Copy out every one of the lines below word for word, leaving the pictures out of your answer.

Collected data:
##############################
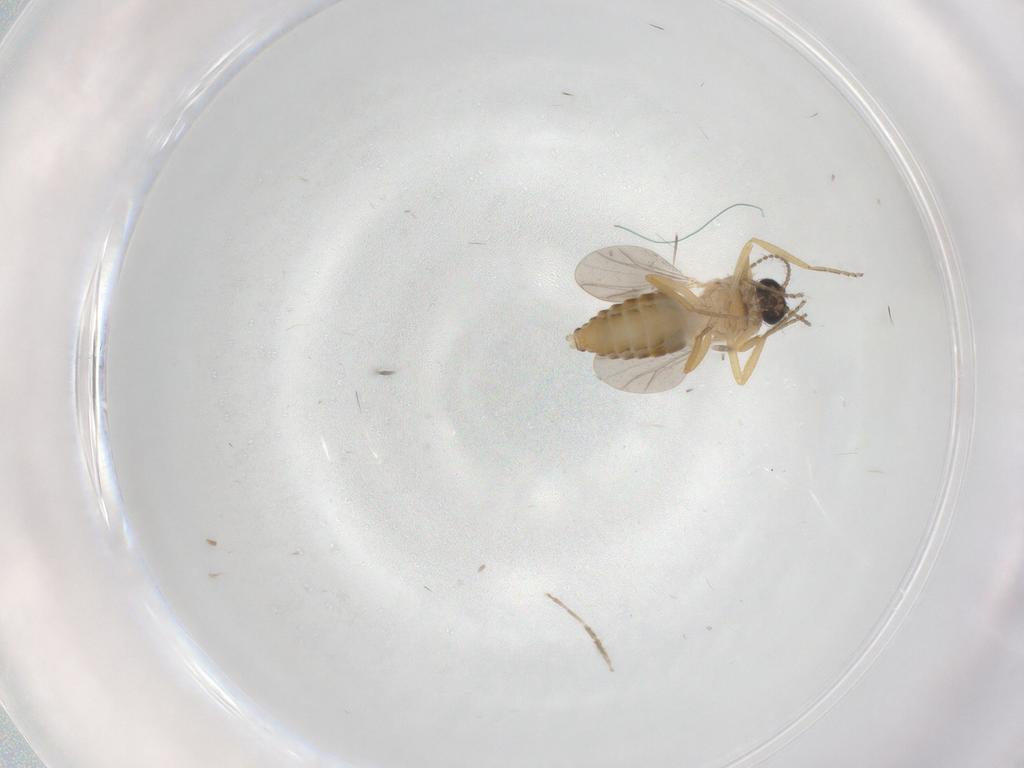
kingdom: Animalia
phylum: Arthropoda
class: Insecta
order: Diptera
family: Ceratopogonidae
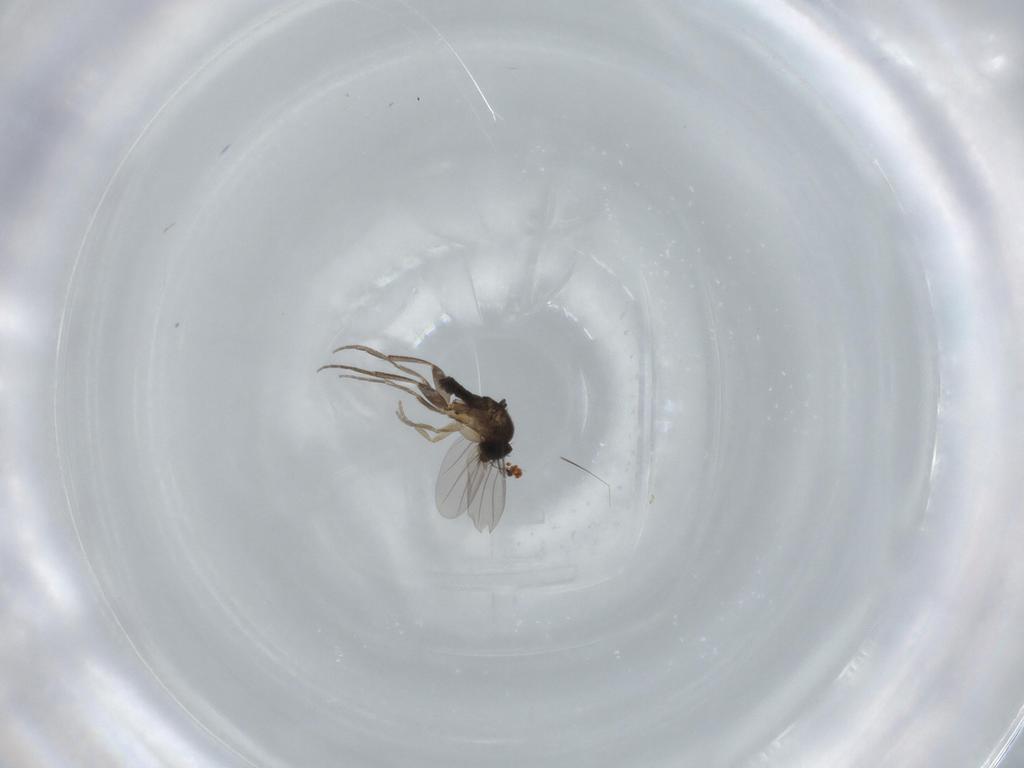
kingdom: Animalia
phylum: Arthropoda
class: Insecta
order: Diptera
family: Phoridae
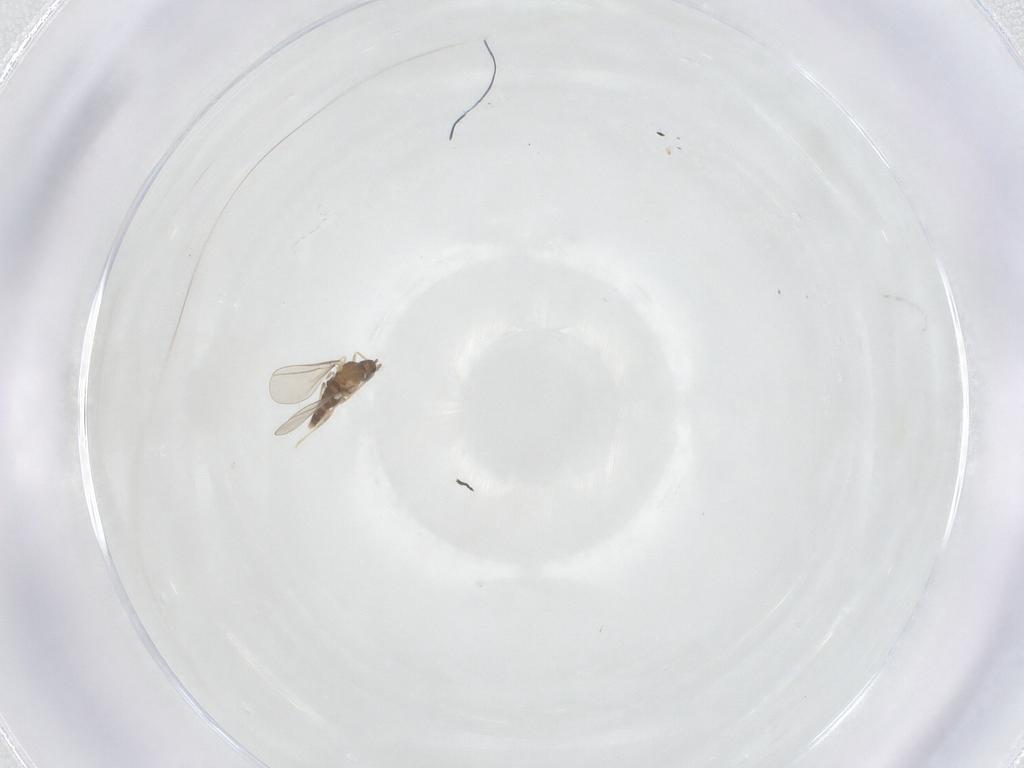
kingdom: Animalia
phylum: Arthropoda
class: Insecta
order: Diptera
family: Cecidomyiidae
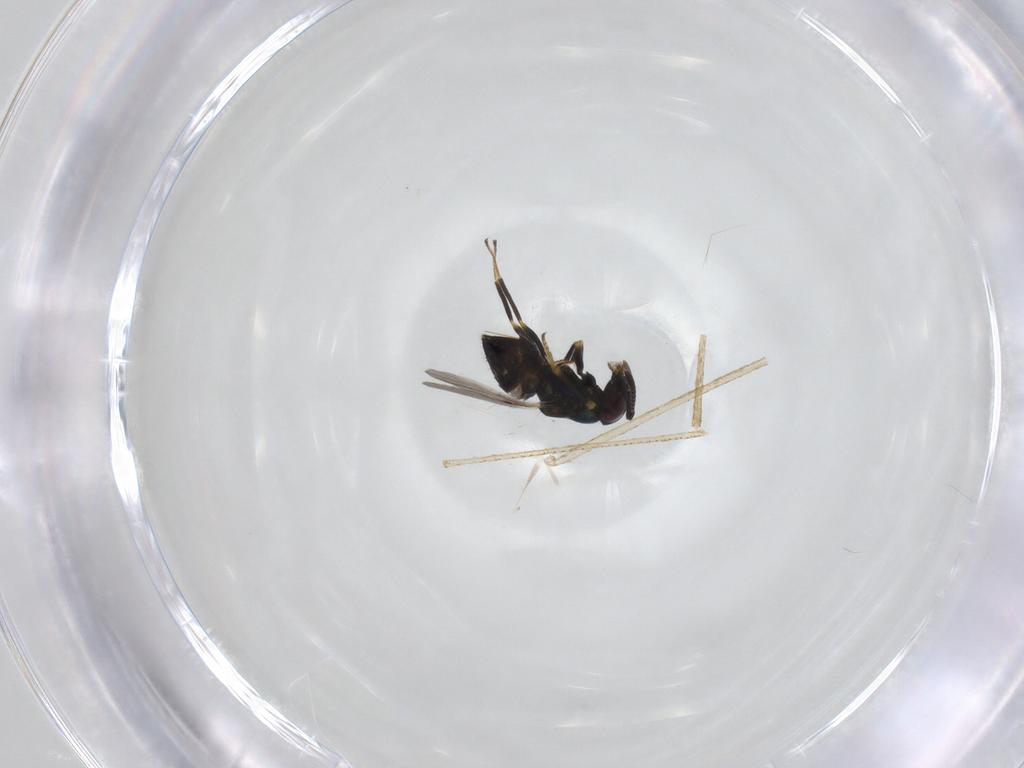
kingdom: Animalia
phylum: Arthropoda
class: Insecta
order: Hymenoptera
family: Encyrtidae
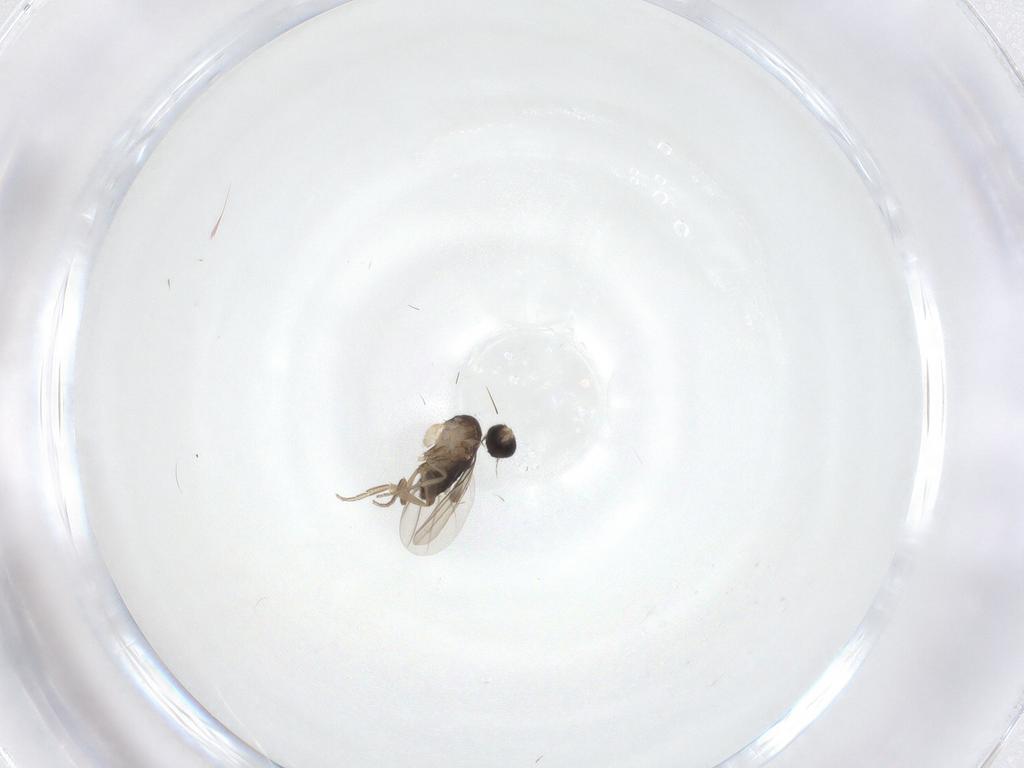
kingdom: Animalia
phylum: Arthropoda
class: Insecta
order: Diptera
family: Phoridae
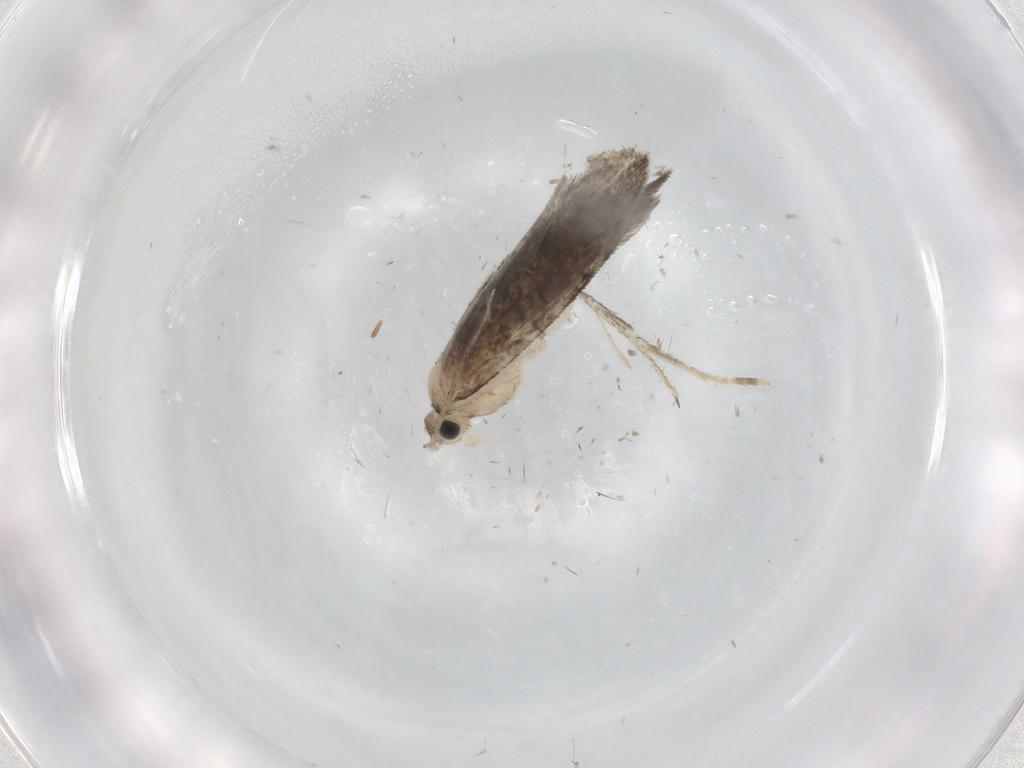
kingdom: Animalia
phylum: Arthropoda
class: Insecta
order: Lepidoptera
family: Tineidae
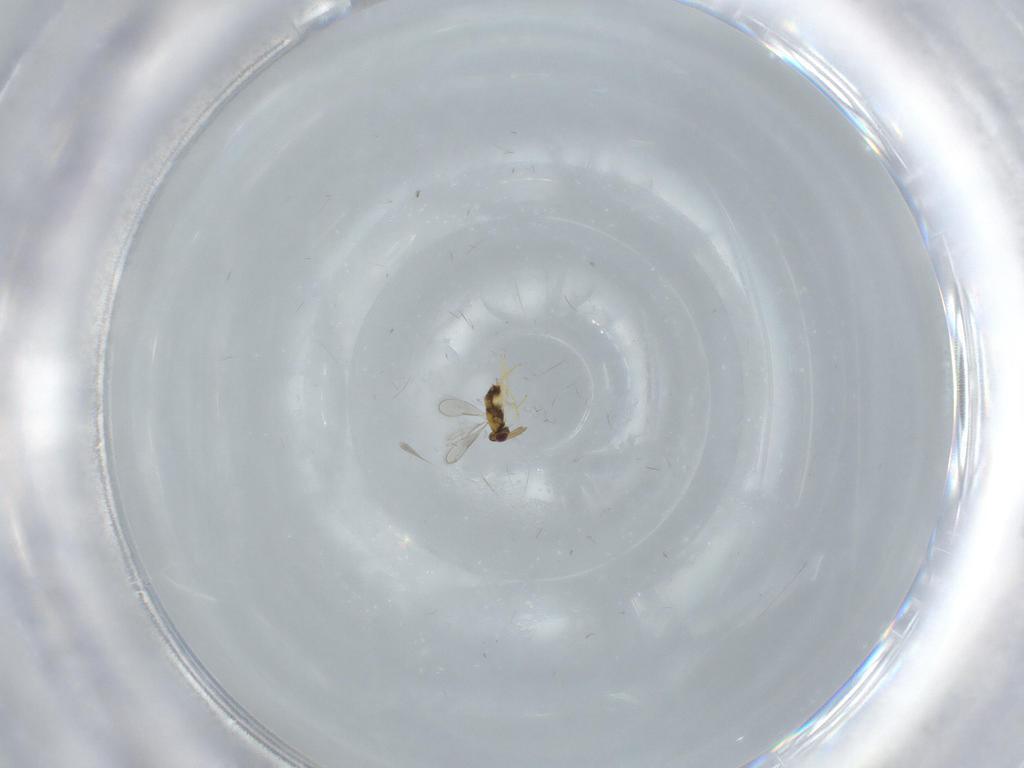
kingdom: Animalia
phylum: Arthropoda
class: Insecta
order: Hymenoptera
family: Aphelinidae
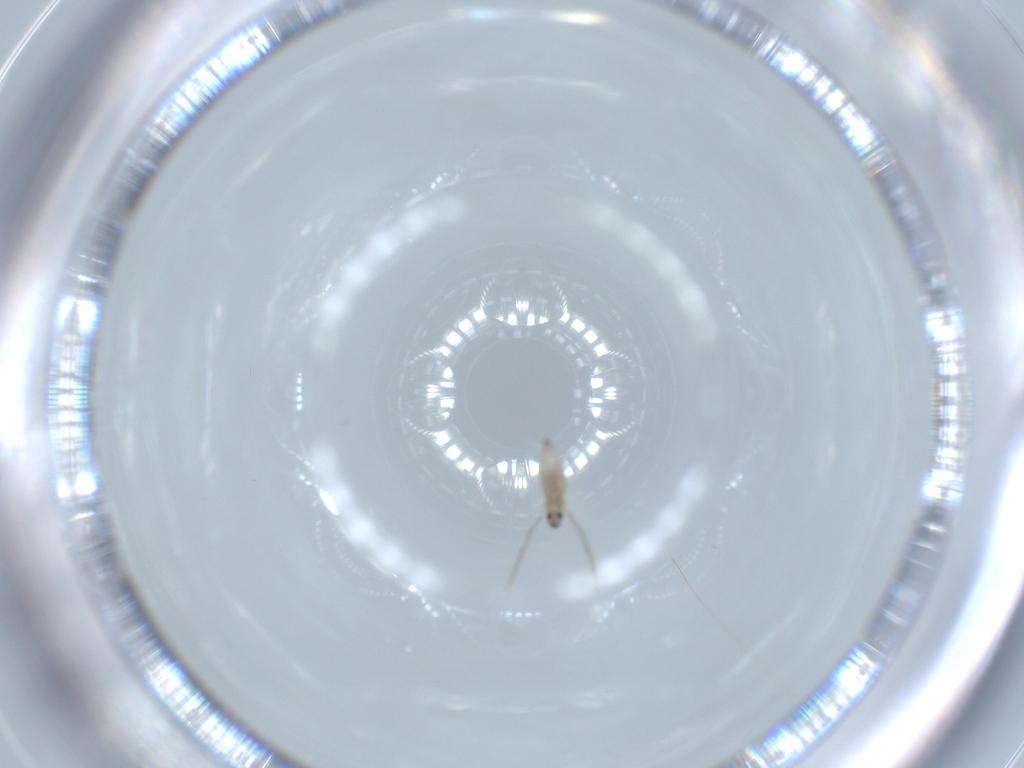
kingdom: Animalia
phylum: Arthropoda
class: Insecta
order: Diptera
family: Cecidomyiidae
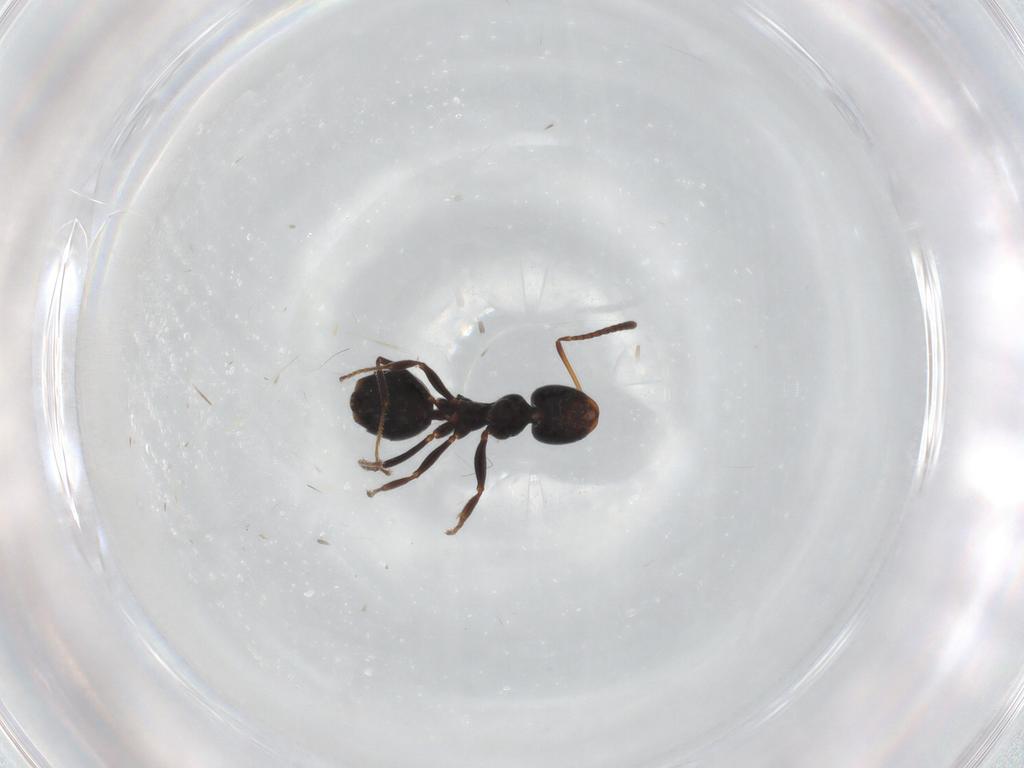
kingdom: Animalia
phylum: Arthropoda
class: Insecta
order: Hymenoptera
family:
##############################
# Result below:
kingdom: Animalia
phylum: Arthropoda
class: Insecta
order: Diptera
family: Ceratopogonidae
kingdom: Animalia
phylum: Arthropoda
class: Insecta
order: Diptera
family: Phoridae
kingdom: Animalia
phylum: Arthropoda
class: Insecta
order: Diptera
family: Cecidomyiidae
kingdom: Animalia
phylum: Arthropoda
class: Insecta
order: Hymenoptera
family: Encyrtidae
kingdom: Animalia
phylum: Arthropoda
class: Insecta
order: Diptera
family: Phoridae
kingdom: Animalia
phylum: Arthropoda
class: Insecta
order: Lepidoptera
family: Tineidae
kingdom: Animalia
phylum: Arthropoda
class: Insecta
order: Hymenoptera
family: Aphelinidae
kingdom: Animalia
phylum: Arthropoda
class: Insecta
order: Diptera
family: Cecidomyiidae
kingdom: Animalia
phylum: Arthropoda
class: Insecta
order: Hymenoptera
family:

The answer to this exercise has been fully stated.